Questions on the material:
- 1) Retype the passage of the wine article from "WINE & SPIRITS: A" up to and including "class Rieslings.".
- 2) Name every grape variety that the wine article mentions.

Extract:
"""

WINE & SPIRITS: A scorching future
Sunday, January 28th, 2007Global warming is altering the world wine map. Bordeaux reds and
German whites may be better than ever, but what’s in store for
Champagne and Napa?
By Corie Brown
Times Staff Writer
8:24 PM PST, January 23, 2007
Imagine a world in which the best sparkling wines come from Surrey in
southern England, not Champagne. A world where Monterey Bay is home
to California’s best Cabernet Sauvignons and Sweden produces world-
class Rieslings.
It’s not science fiction. A growing number of climatologists are
warning that by the turn of the next century, such a radically
altered wine map could be the new reality. They say man-made
greenhouse gases warming the planet are expected to shift
viticultural regions toward the poles, cooler coastal zones and
higher elevations.
Burgundian Syrahs? Quite likely. Scientists say that, in 50 years,
Napa could be as hot as the Central Valley’s Lodi appellation is now.
Bordeaux is on track to have a climate similar to France’s southern
Languedoc region. Germany, on the other hand, will be producing
luscious red wines.
“I don’t think you can make a vineyard decision today based on
historical information,” says David Graves, one of the owners of Napa
Valley’s Saintsbury wines. “You have to factor in climate change.”
As he paces the floor at his Carneros winery, Graves explains that
vintners plant and tend their vineyards with an eye to a 50-year
horizon. Now the future seems unknowable, he says.
Wine is the canary in the climate-change coal mine, according to
climatologists. Even slight changes in climate can wreak havoc on
high-quality wine, making it particularly vulnerable to global
warming.
In young, dynamic wine regions like California, where the weather is
currently considered optimal, it is difficult to track global
warming’s effects. So many things are constantly changing. But the
research suggests that such regions may be at the edge of what is
ideal. Slight climate changes could be enough to push them over that
edge.
Meanwhile, in European wine regions that have struggled to ripen
grapes for centuries, global warming is a cause for celebration. Each
year in the last decade seems to have brought another “vintage of the
century.”

"""

The data:
"""

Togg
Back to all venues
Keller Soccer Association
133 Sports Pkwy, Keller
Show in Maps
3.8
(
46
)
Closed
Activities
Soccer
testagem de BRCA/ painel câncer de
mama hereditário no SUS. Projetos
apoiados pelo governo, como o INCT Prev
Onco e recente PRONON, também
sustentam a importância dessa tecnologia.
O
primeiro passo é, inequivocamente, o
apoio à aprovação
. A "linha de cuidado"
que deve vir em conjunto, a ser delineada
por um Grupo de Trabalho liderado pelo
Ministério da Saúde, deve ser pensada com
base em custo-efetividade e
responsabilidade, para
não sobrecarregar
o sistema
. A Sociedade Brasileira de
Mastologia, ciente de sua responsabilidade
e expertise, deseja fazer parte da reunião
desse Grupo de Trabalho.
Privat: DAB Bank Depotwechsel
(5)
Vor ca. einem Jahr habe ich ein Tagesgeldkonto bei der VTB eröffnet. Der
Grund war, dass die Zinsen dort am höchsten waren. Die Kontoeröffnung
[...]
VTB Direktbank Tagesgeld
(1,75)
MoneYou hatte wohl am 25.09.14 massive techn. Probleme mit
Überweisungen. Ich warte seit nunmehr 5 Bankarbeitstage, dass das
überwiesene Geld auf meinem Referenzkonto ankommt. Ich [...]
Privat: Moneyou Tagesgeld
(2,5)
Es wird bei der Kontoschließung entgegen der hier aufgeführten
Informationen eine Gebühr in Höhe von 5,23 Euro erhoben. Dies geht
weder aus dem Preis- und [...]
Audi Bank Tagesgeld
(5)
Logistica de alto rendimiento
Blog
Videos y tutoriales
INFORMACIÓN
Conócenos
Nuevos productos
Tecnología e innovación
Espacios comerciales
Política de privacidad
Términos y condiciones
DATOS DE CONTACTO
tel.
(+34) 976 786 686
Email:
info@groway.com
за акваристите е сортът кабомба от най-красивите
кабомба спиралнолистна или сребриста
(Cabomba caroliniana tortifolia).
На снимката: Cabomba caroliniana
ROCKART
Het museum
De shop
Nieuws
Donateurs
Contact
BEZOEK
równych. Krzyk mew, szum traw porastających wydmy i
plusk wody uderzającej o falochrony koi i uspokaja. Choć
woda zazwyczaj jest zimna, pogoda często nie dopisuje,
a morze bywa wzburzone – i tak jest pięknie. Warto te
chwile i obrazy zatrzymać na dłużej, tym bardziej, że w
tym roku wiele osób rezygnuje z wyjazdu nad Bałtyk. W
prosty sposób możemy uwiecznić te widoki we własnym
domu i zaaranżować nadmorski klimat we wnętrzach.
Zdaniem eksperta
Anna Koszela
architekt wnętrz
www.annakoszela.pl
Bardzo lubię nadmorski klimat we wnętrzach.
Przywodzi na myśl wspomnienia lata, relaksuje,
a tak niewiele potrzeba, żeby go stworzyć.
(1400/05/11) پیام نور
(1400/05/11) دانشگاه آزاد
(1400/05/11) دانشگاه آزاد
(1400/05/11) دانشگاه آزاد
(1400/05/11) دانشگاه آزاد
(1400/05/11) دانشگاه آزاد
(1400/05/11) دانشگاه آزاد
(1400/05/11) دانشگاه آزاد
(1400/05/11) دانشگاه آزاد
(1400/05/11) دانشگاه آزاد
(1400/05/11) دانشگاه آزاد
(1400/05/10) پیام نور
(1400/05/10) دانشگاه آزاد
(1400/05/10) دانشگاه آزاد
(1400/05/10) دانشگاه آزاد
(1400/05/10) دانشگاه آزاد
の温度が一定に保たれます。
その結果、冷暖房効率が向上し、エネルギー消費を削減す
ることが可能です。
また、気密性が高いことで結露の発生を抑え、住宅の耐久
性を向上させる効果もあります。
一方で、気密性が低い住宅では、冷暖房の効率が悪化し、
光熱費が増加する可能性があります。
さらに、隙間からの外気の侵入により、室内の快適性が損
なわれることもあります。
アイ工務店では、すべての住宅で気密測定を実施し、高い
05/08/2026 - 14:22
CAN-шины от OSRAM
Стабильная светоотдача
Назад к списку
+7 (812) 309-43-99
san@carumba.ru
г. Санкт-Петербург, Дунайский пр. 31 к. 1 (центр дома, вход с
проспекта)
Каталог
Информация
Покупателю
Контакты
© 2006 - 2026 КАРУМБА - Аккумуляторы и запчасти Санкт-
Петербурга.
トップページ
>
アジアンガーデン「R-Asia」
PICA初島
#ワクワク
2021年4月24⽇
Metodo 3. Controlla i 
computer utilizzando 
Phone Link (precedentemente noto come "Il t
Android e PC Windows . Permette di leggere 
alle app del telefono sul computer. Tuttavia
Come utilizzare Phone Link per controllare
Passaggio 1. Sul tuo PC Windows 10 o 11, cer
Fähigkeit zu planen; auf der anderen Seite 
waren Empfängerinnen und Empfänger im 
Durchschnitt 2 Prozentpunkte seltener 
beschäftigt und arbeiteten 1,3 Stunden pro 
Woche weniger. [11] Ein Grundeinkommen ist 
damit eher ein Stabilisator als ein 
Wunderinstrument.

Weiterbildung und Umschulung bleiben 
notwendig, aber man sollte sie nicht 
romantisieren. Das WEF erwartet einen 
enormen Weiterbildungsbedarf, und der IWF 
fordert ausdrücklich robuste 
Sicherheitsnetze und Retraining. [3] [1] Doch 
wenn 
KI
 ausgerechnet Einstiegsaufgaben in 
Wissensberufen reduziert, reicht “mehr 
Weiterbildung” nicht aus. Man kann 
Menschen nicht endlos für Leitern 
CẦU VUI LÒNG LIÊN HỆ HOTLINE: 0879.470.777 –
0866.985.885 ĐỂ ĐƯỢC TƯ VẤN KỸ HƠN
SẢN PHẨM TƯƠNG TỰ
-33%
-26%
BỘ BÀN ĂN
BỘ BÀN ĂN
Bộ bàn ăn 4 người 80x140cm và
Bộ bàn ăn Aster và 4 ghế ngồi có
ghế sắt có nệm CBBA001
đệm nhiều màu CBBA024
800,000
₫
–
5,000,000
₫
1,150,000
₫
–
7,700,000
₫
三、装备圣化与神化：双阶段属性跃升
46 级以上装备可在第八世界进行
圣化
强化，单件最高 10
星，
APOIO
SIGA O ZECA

"""

Exercise answers:
- 1)
WINE & SPIRITS: A scorching future
Sunday, January 28th, 2007Global warming is altering the world wine map. Bordeaux reds and
German whites may be better than ever, but what’s in store for
Champagne and Napa?
By Corie Brown
Times Staff Writer
8:24 PM PST, January 23, 2007
Imagine a world in which the best sparkling wines come from Surrey in
southern England, not Champagne. A world where Monterey Bay is home
to California’s best Cabernet Sauvignons and Sweden produces world-
class Rieslings.

- 2)
Cabernet Sauvignon
Riesling
Syrah